Many hopeful United States Immigrants and their significant others are forced to decide to pursue immigration status through two different methods: the fiancé(e) petition and the spousal petition. This can be a very difficult decision as both methods wrought with pros and cons galore.
You, like many other frustrated hopeful immigrants or their lovers, might be baffled at our current immigration system and unsure of which method is right for you. This article will discuss the various positive and negative aspects of each type of immigration petition. If, after reading this article, you are left still with a vague picture of your immigration options, I highly recommend consulting with an Immigration attorney who will be able to advise you specifically.
Fiance(e) Petition (I-129F)
Fiance(e) petitions can be filed by US Citizens only.
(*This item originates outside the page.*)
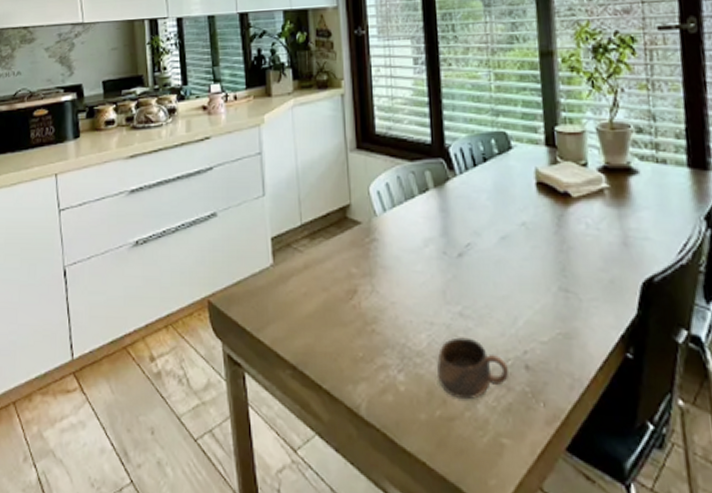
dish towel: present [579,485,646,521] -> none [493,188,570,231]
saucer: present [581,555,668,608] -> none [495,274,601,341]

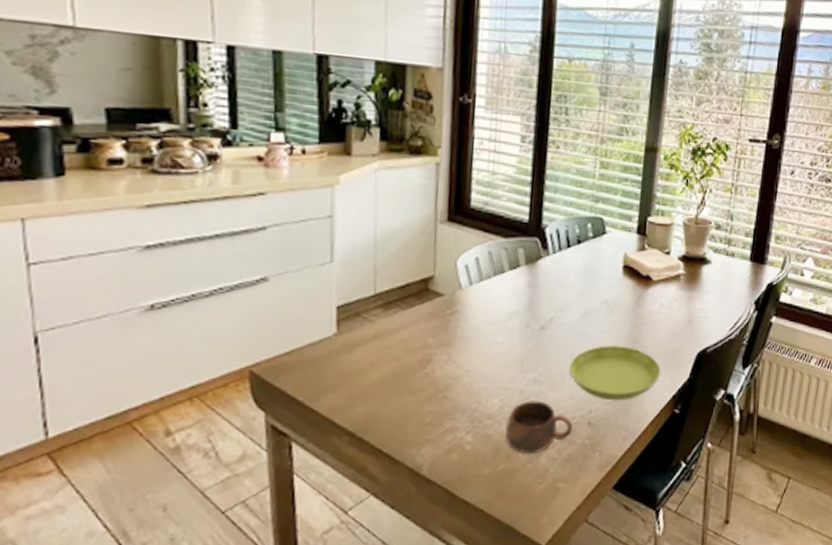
saucer: none [495,274,601,341] -> present [569,345,661,401]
That being said, there are various requirements that one must meet in order to be eligible to file for a fiancée. The one difficult one for many is that the Petitioner must have met (been physically present) with the Beneficiary (fiancé(e) abroad) within 2 years of the Petition’s filing date. This visit must be documented with an abundance of evidence. Once the petition (I-129F) is approved by the United States Citizenship and Immigration Service, it will be forwarded to the US Embassy nearest to the beneficiary’s home. The beneficiary will then need to attend an interview with the General Consul.
Fiance(e) Petitions are touted as a faster way of bringing a partner to the United States. Petitions can take from 5-8 months from start to finish. Once the fiancé(e) arrives in the United States, he or she must get marry the Petitioner within 90 days of landing, and must subsequently apply for permanent residence.
Pros and Cons
-Only US Citizens are eligible to take advantage of the Fiance(e) Petition (Legal Permanent Residents are not)
-The filing fees are more expensive for Fiance(e) Petitions- $455 initially, plus $1,010.00 to adjust status once in the US, versus $825 for a Spousal Petition
-Fiance(e) Petitions require more evidence of a bona-fide relationship and Interviewers seem to be more capricious
+Partners need not rush their marriage to be eligible to petition, but can get married in the United States (within 90 days)
+Petitions are processed relatively quickly
Spousal Petition (I-130)
US Citizens and Legal Permanent Residents are allowed to file Spousal Petitions for their wives or husbands. Immigrant visas are immediately available for US Citizens’ spouses, but the immigrant visas for Legal Permanent Residents are not (check out uscis.gov under Processing Dates- currently the USCIS is still processing the Spousal Petitions by LPRs filed in 2005).
The I-130 Immigrant Petition must be filed with the United States Citizenship and Immigration Service and once it is approved, it will be forwarded to the National Visa Center for processing. The National Visa Center will then request information about the beneficiary of the immigrant petition (the immigrant spouse) before forwarding the petition to the US Embassy where an Interview will be scheduled.
Pros and Cons
-Processing takes longer- for US Citizens can take up to a year, for Permanent Residents takes around 3 years
-Partners must be married before the Petition can be filed- this most likely means the US Citizen will have to travel outside of the US to marry his or her partner
-Spouses must live separately while waiting for their immigrant petition to process
+Spousal Petition Fees are less expensive than the Fiance(e) Petitions- Fees are $825 total, versus $1,465.00 for Fiancee Visa
+Once the immigrant spouse arrives in the United States, he or she is automatically a legal permanent resident and need not adjust status. The spouse visa immigration lawyer will provide information about all the legal procedures to the person after the arrival. It will be convenient to the spouse to adjust in the other country.
+Interview is not quite as capricious as the Fiance(e) Visa Interview, however cases are still decided upon discretion of the Consul
I hope this breakdown of the pros and cons has assisted you in choosing which method of immigration is better suited to your circumstances. If you are still unsure if you are eligible for these petitions, please check the United States Citizenship and Immigration Services website at uscis.gov. There are also various other Immigration forums online that may lend you some guidance. Immigration attorneys are the best resource however, and many offer cheap or free first consultations and advice.